İlk çıkışı hayal edin. İzleyiciler, meşale ışığıyla yönlendirilerek mağaranın derinliklerine, soğuk, yankılanan ve diğer dünyaya ait bir odaya yönlendirilecekti. Karanlıkta birisi meşaleler ve lambalar yakardı ve aniden – uuuh! – hayvanlar, tarih öncesi bir film gibi mağaranın etrafında koşar gibi görünerek canlanırdı.
Hayatları muhtemelen sert ve güvencesiz olan bu Taş Devri insanları neden sanat gibi bariz bir lüks yaratma zahmetine girdiler? Kimse bilmiyor. Belki de avcılar olarak av stokunu sihirli bir şekilde artırmak için hayvanları boyadıkları için. Ya da belki de, hayvanı boyayarak “ustalaşmayı” başarırlarsa, daha sonra savaşta ustalaşabileceklerini düşündüler. Hayvanlara tapıyorlar mıydı?
Ya da belki de resimler evrensel insan yaratma dürtüsünün bir sonucudur ve bu mağaralar Avrupa’nın ilk turistleri getiren ilk sanat galerileriydi. Mağaralar günümüz turistlerine kapalıyken, bitişiğinde özenle üretilmiş replika mağaralar ziyaretçilere canlı bir Taş Devri deneyimi yaşatıyor.

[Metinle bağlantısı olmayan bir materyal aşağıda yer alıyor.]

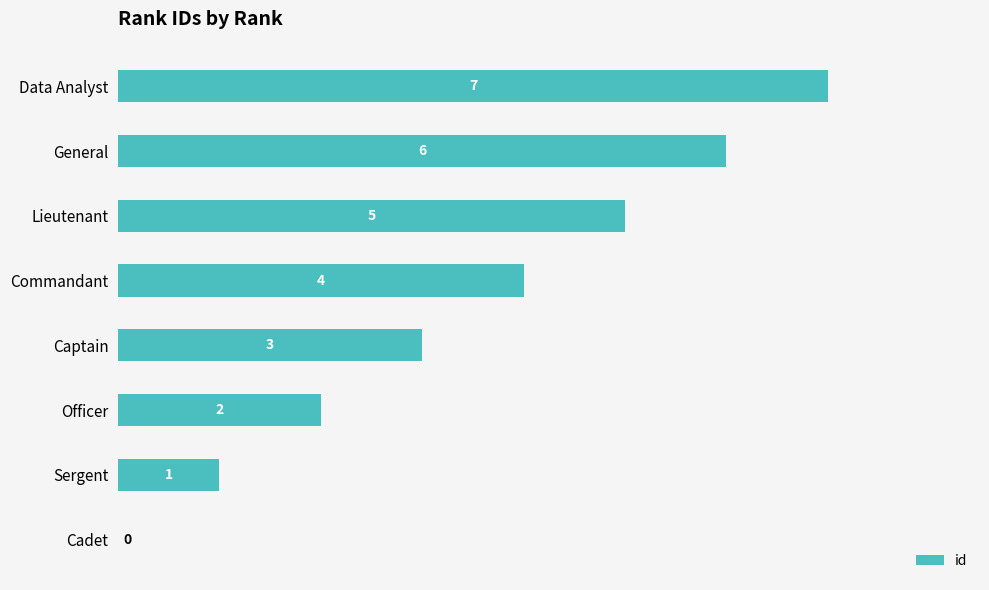

How many values are above zero?

7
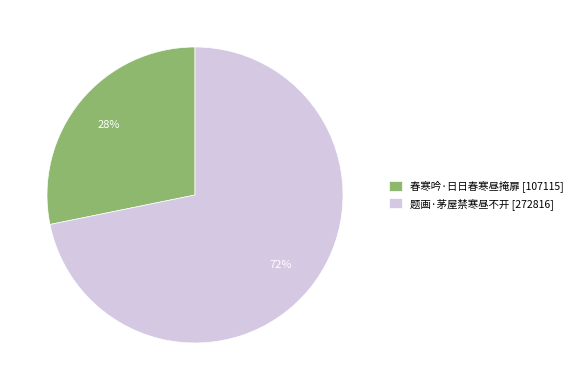

Does 春寒吟·日日春寒昼掩扉 represent more than half of the total?

No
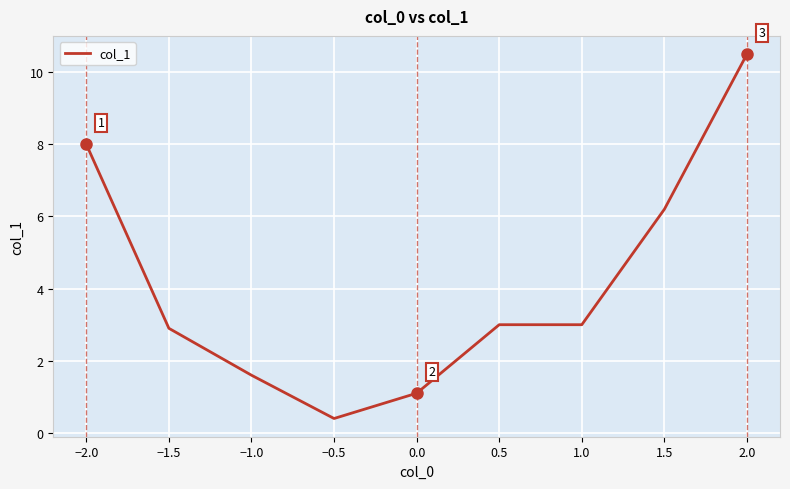

Which label corresponds to the smallest value in the chart?

−0.5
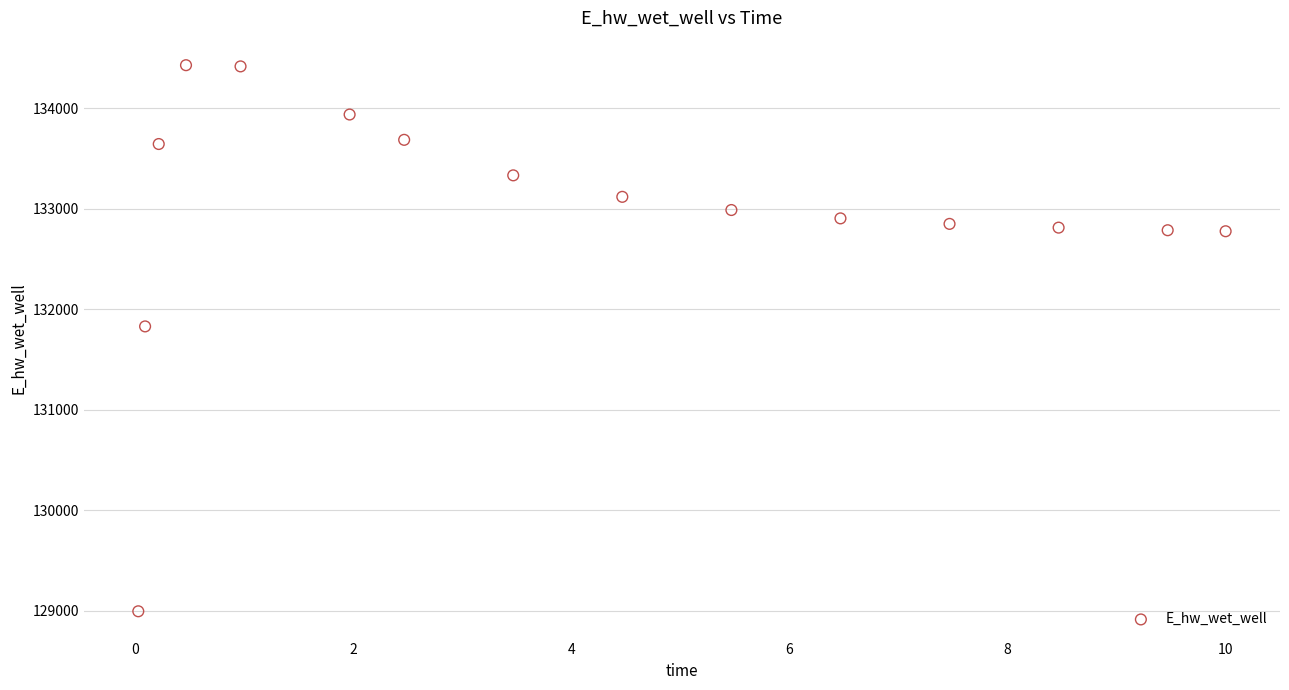

What is the range of Y values (max minus min)?

5433.4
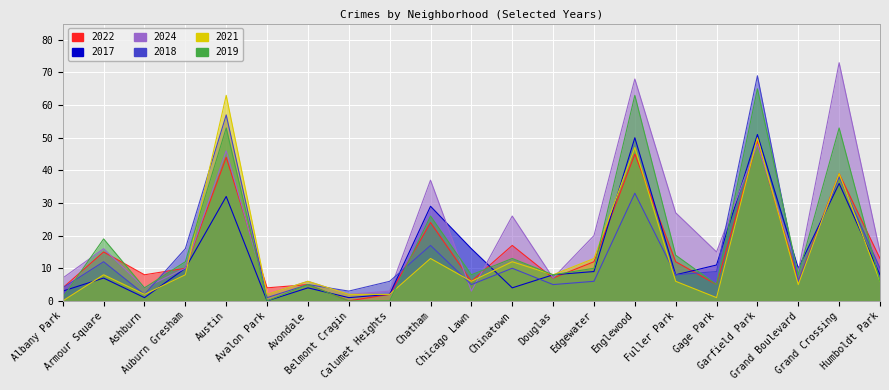

Which series changed the most between Armour Square and Avondale?

2019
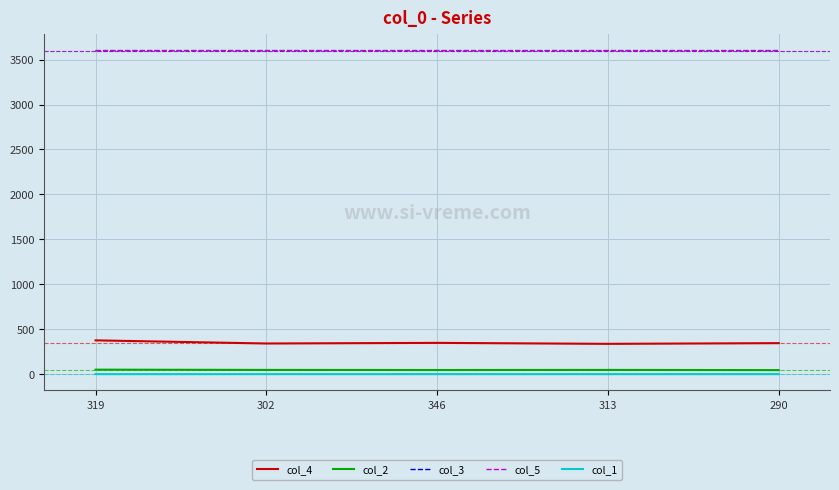

The col_3 series shows 3599.9 at 302. True or false?

True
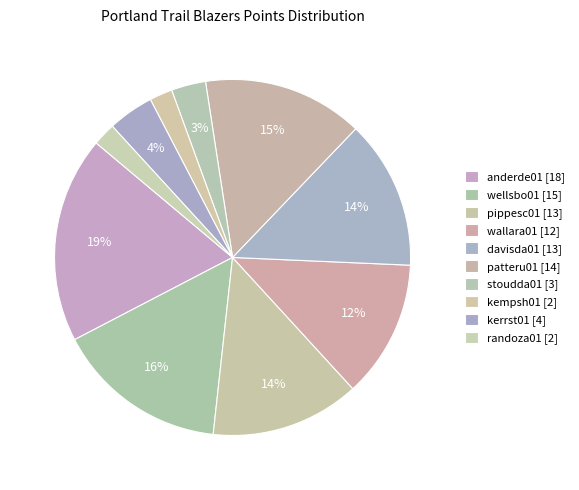

How many segments does this pie chart have?

10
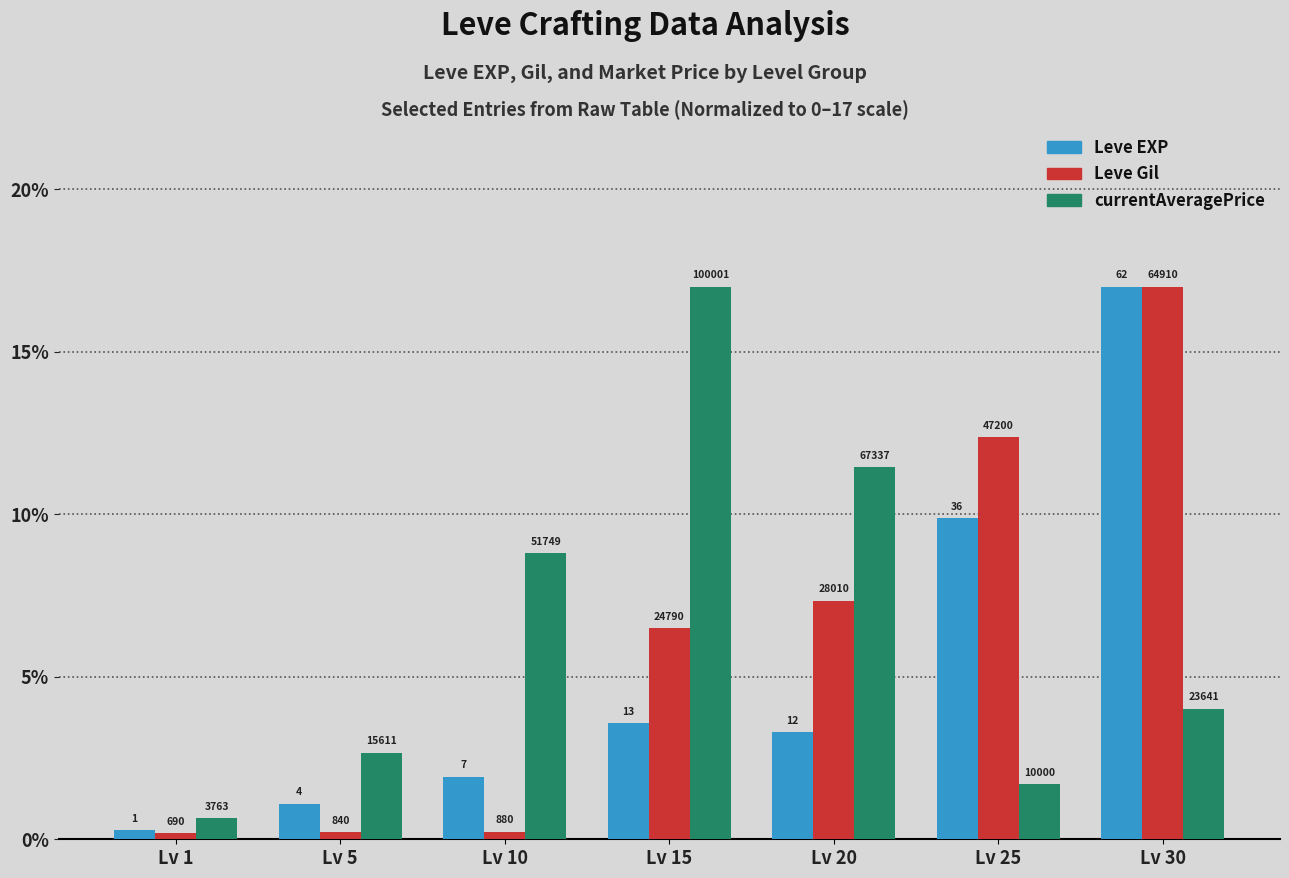

The value of Leve EXP at Lv 20 is 2.0. True or false?

False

Bugün, bu replika mağaralar olarak adlandırılan Lascaux II ve IV’ü ziyaret etmek, bir mağara adamı ile ortak bir deneyimi paylaşmanıza izin veriyor. Bu uzun zaman önce gitmiş insanlarla bir bağ hissedebilirsiniz… veya onların bizden ne kadar farklı olduklarına hayran kalabilirsiniz. Sonuç olarak, bu sanat insan türünün kendisine çok benziyor – bir gizem. Ve bir mucize.